Je ne veux pas grand chose pour Noël. Il n'y a qu'une chose dont j'ai besoin. Je ne parle pas de cadeaux sous le sapin. Tout cela est trop matériel: je m'en fiche. Je te veux juste pour moi à Noël et tu ne sais pas à quel point je te veux; c'est tout ce que je veux. Je veux que mon voeu se réalise.

Je te veux sous le sapin. Peu m'importe les cadeaux, les décorations, les sourires et le repas. Le Père Noël ne viendra pas me réconforter de ma solitude. Je ne monterai dans aucun traîneau car mon seul fantasme, c'est toi. M'asseoir à côté de la cheminée ne me réchauffera jamais assez. J'ai besoin d'être gavé de toi, d'être repu. Non je n'ai pas faim.

Je te veux pour moi, et sûrement bien plus que ce que tu penses. Exauce mon voeu, notre Noël sera le plus doux au monde.

Je n'en veux pas trop pour ce Noël, je ne veux même pas de neige.

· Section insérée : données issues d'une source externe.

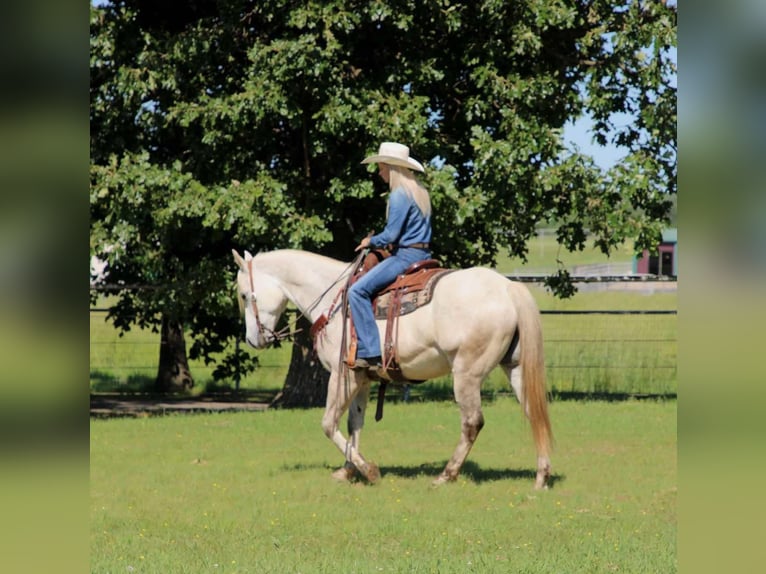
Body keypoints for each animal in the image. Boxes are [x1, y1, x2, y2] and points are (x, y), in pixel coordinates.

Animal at [232, 248, 553, 489]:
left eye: (245, 295)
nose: (253, 339)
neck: (335, 300)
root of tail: (507, 287)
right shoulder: (361, 378)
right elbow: (354, 423)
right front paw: (348, 469)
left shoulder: (342, 375)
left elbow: (328, 423)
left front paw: (368, 470)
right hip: (514, 368)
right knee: (534, 412)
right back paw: (541, 476)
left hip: (467, 374)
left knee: (472, 422)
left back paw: (446, 475)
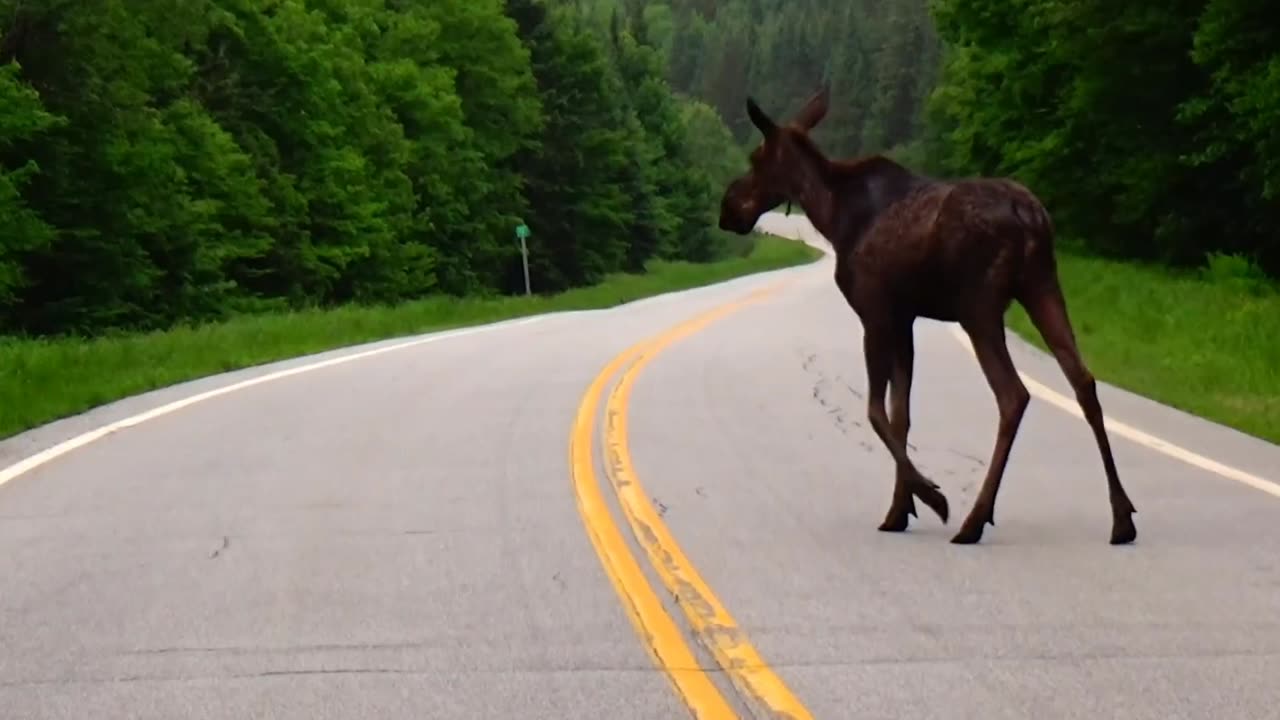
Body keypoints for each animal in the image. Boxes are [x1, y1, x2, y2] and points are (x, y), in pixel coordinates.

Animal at [721, 85, 1141, 543]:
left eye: (755, 158)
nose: (727, 208)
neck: (831, 214)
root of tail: (1030, 218)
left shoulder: (875, 312)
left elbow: (875, 410)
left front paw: (930, 497)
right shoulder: (905, 318)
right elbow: (901, 414)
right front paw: (898, 510)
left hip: (979, 307)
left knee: (1013, 394)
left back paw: (975, 518)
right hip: (1043, 287)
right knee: (1083, 381)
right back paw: (1121, 516)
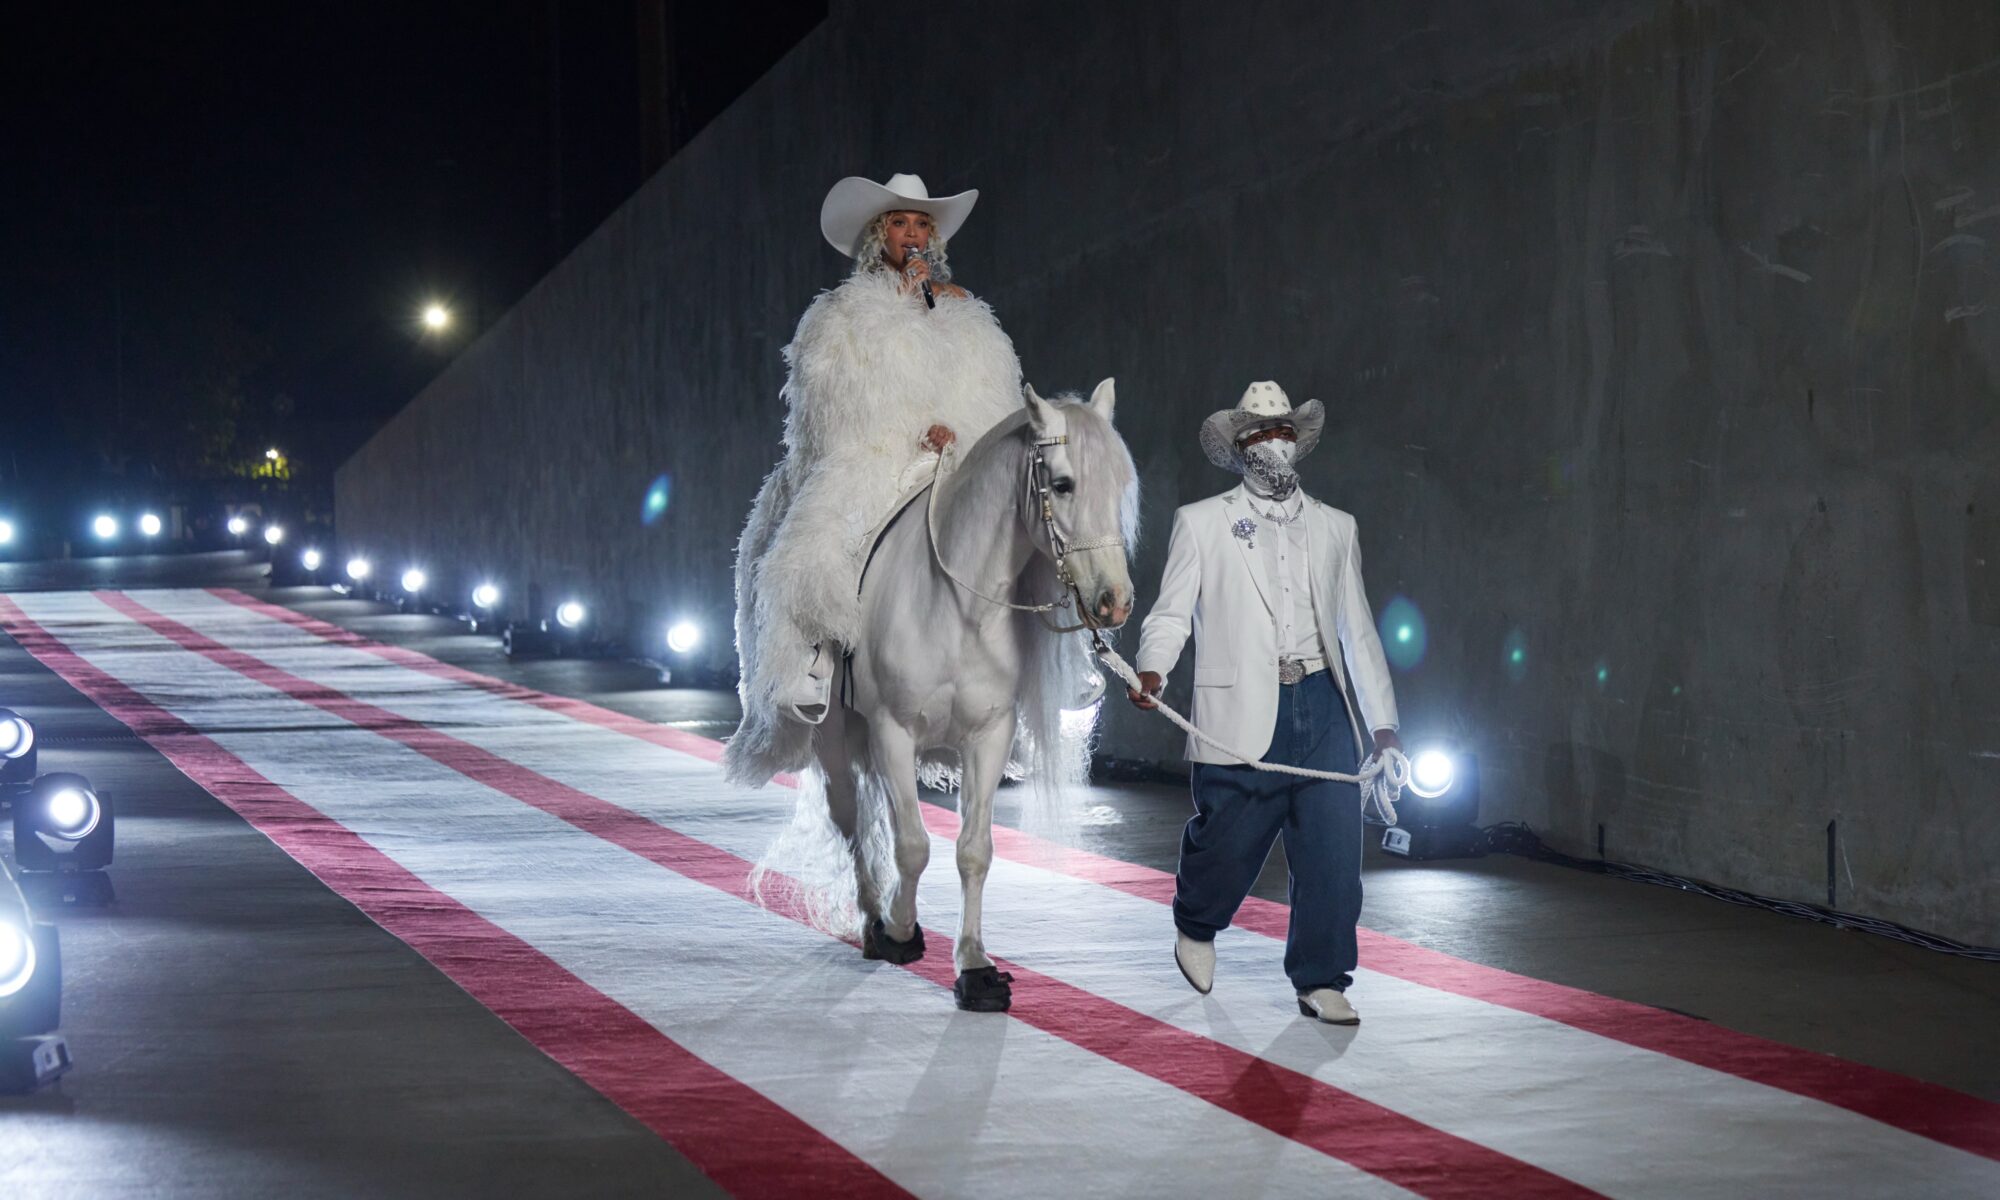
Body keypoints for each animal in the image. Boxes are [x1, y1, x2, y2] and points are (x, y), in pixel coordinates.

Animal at [804, 380, 1136, 1008]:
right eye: (1063, 484)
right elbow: (912, 844)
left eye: (1120, 485)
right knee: (852, 817)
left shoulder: (988, 735)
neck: (958, 607)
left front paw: (975, 967)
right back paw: (872, 919)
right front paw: (901, 930)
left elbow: (973, 850)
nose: (1115, 602)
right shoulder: (892, 731)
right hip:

Je vais seulement attendre autant qu'il le faudra sous le houx. Je n'enverrai aucune liste au pôle Nord, je ne regarderai pas le ciel par la fenêtre. Je n'aurai aucune exigence, sinon que je te veux ce soir et que je veux que tu me serres dans tes bras. Que voudrais-je de plus?

Dans les rues, la joie règne, mais moi j'erre dans la ville, tel une ordure abandonnée. Tout le monde chante, les enfants courent, rient, pleurent, mais moi je suis exsangue, atone, décrépi. Et j'entends les cloches sonner, leur écho se percute contre ma tête et je deviens fou, fou, fou.

On ne me donnera jamais ce que je veux. Aucun cadeau ne te vaut. Serait-ce possible? Je ne veux pas grand chose pour Noël, juste ta présence.